> [WORK REQUEST]
Whenever a line below includes the string "Yisa黎珞", show it.

> [DATA RECORDS]

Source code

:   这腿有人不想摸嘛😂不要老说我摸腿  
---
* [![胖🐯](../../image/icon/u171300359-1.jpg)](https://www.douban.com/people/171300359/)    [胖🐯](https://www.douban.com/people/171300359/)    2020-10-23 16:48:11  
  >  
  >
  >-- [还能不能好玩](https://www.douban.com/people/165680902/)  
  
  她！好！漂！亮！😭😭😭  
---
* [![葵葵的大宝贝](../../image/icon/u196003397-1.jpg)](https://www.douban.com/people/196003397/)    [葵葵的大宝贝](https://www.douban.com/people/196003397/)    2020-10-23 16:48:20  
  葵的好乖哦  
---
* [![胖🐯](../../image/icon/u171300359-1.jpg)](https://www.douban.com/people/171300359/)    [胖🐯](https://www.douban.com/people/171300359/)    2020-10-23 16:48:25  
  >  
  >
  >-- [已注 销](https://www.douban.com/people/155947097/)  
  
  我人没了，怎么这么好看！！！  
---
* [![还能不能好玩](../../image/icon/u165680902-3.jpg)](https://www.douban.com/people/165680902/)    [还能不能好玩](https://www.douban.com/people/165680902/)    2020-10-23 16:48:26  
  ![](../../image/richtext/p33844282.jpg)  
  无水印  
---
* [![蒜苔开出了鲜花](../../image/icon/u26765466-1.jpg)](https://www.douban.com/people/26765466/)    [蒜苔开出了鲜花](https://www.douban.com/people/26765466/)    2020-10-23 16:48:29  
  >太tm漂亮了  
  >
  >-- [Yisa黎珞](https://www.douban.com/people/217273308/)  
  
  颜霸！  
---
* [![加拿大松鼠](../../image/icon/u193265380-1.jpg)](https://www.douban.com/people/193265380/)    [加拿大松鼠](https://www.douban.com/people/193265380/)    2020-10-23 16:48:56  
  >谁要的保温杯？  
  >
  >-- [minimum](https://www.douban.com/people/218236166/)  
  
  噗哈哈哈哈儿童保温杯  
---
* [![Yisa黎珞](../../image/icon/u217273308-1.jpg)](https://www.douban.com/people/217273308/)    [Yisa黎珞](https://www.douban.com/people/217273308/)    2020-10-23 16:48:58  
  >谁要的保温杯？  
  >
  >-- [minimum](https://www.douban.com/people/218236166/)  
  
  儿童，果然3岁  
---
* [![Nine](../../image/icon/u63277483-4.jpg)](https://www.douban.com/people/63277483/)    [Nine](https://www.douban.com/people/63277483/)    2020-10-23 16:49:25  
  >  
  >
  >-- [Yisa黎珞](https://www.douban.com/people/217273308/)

> [REPLY TO THE EXERCISE]
  >-- [Yisa黎珞](https://www.douban.com/people/217273308/)  
* [![Yisa黎珞](../../image/icon/u217273308-1.jpg)](https://www.douban.com/people/217273308/)    [Yisa黎珞](https://www.douban.com/people/217273308/)    2020-10-23 16:48:58  
  >-- [Yisa黎珞](https://www.douban.com/people/217273308/)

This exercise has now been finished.